### What to do:
In the entries below, find the line with "color: #1a1a1a;" and the line with "2px 0 0 3px;"; copy them and every line between them exactly, but not the pictures.
------------------------------------------------
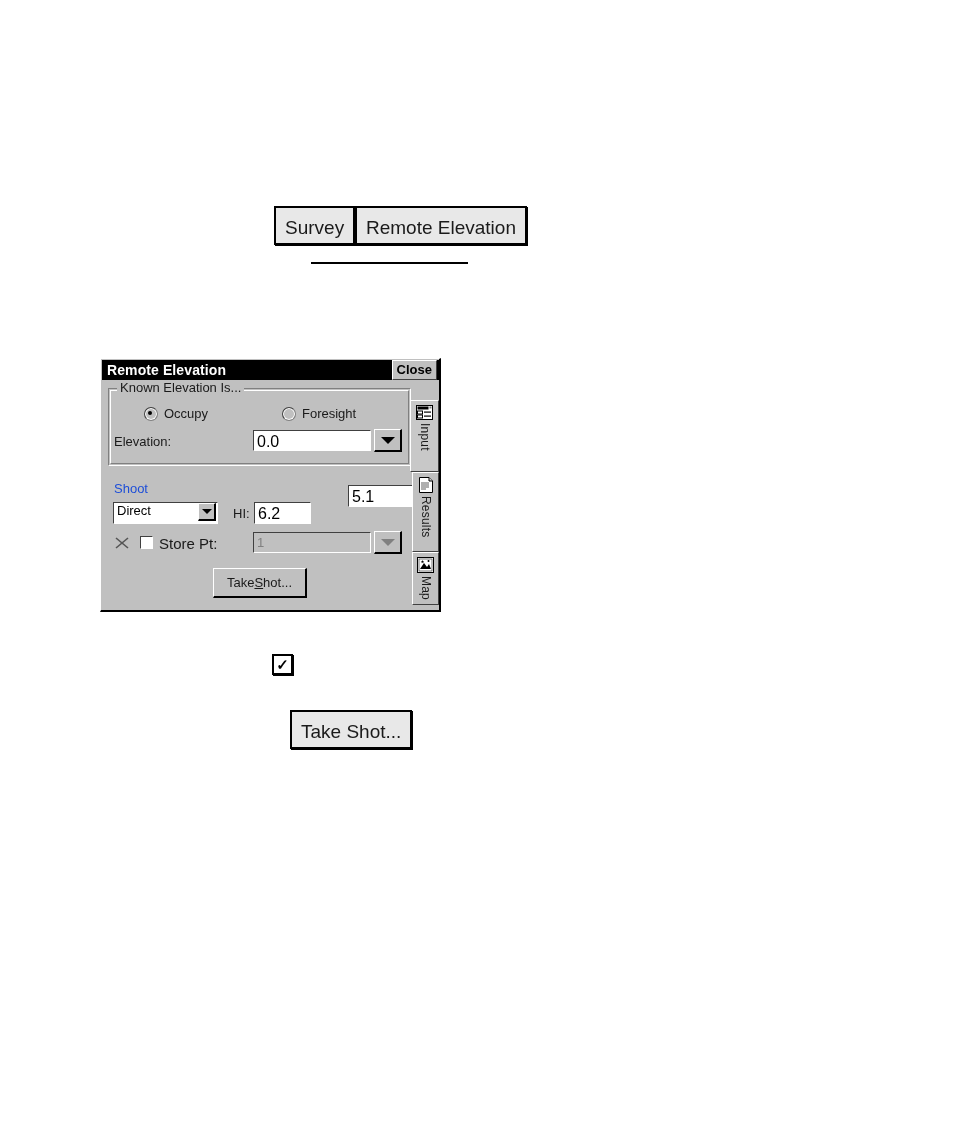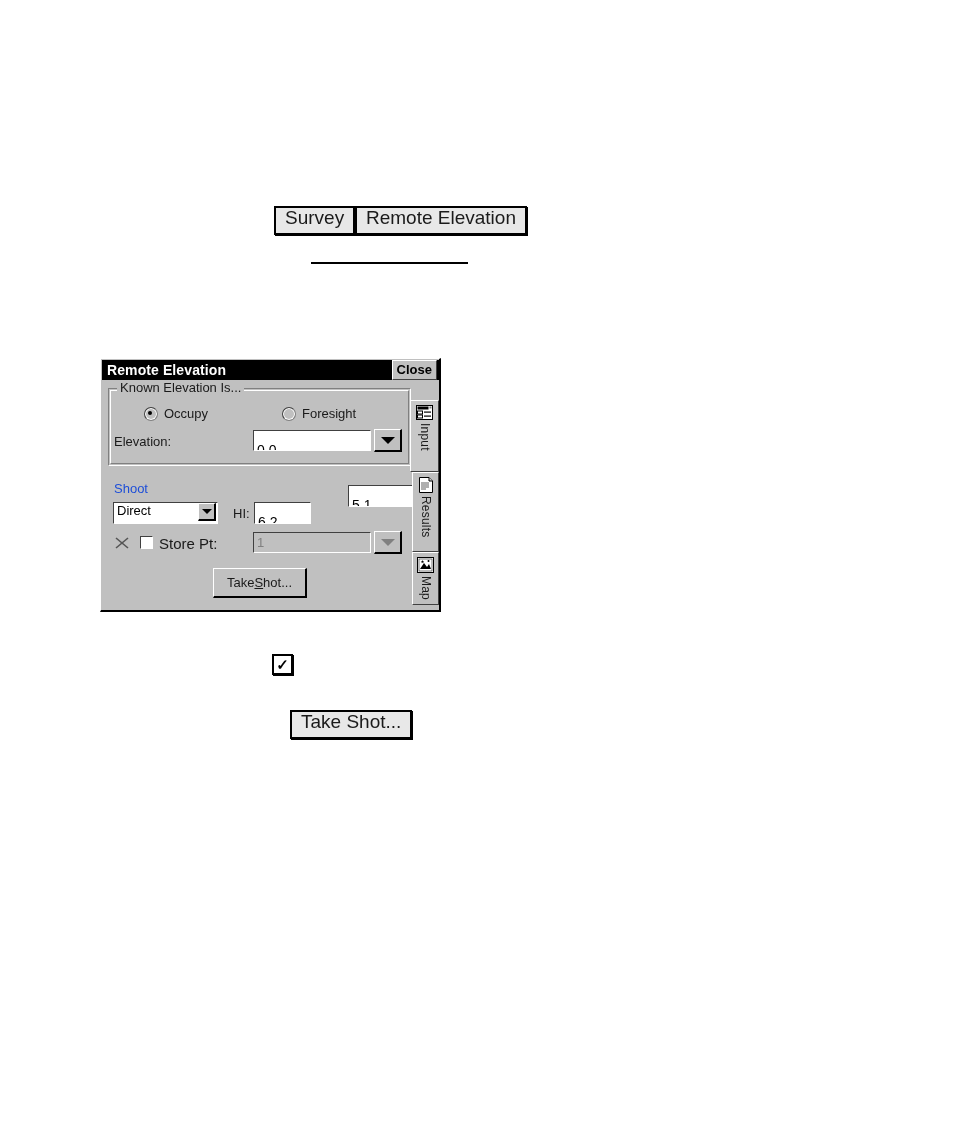--- a/index.html
+++ b/index.html
@@ -24,7 +24,7 @@
     box-shadow: 1px 1px 0 #000000;
     font-size: 19px;
     line-height: 1;
-    padding: 0 9px 6px 9px;
+    padding: 10px 9px 6px 9px;
     white-space: nowrap;
     color: #1a1a1a;
   }

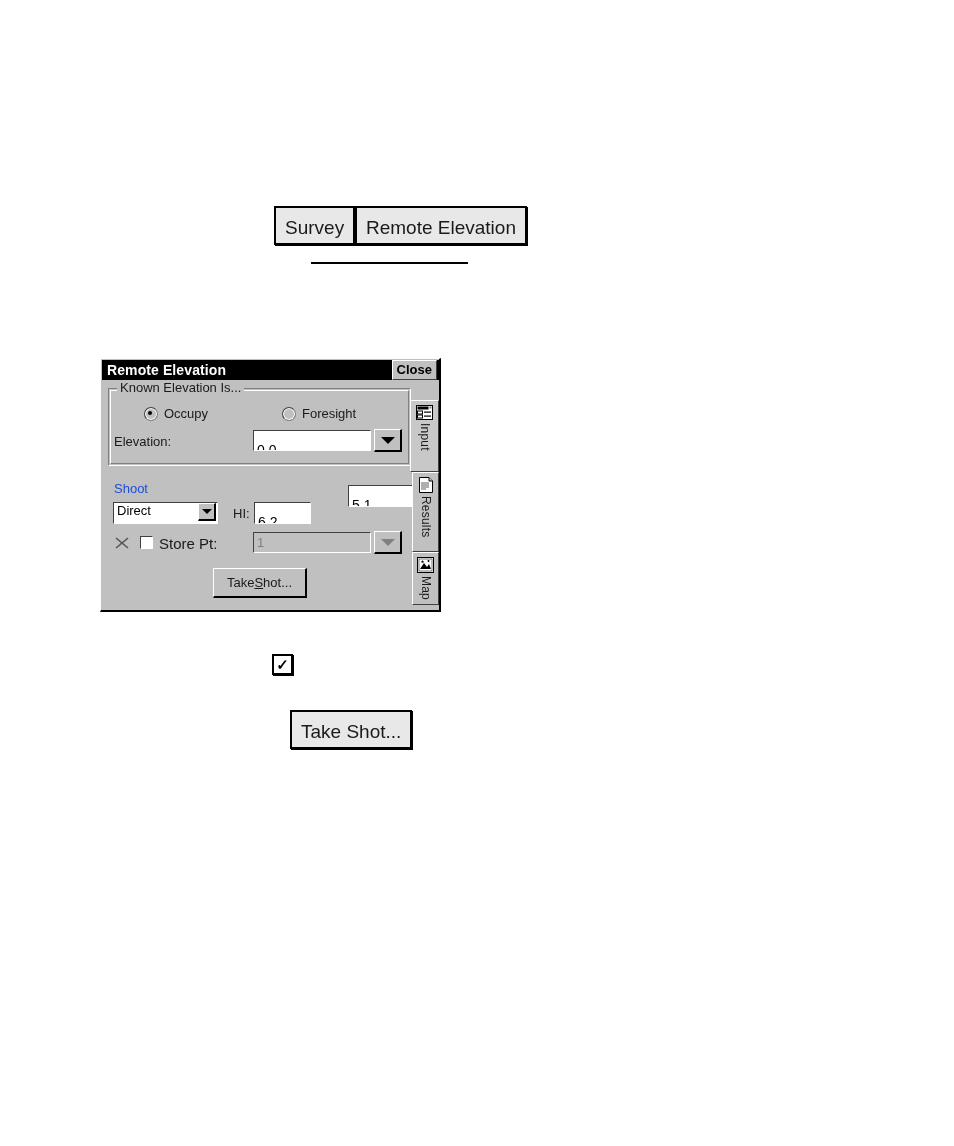--- a/index.html
+++ b/index.html
@@ -187,9 +187,9 @@
     border-right: 1px solid #ffffff;
     border-bottom: 1px solid #ffffff;
     box-sizing: border-box;
-    font-size: 14px;
+    font-size: 16px;
     color: #000000;
-    padding: 11px 0 0 3px;
+    padding: 2px 0 0 3px;
     overflow: hidden;
     white-space: nowrap;
   }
------------------------------------------------
### Expected answer:
     color: #1a1a1a;
   }

--- a/index.html
+++ b/index.html
@@ -187,9 +187,9 @@
     border-right: 1px solid #ffffff;
     border-bottom: 1px solid #ffffff;
     box-sizing: border-box;
-    font-size: 14px;
+    font-size: 16px;
     color: #000000;
-    padding: 11px 0 0 3px;
+    padding: 2px 0 0 3px;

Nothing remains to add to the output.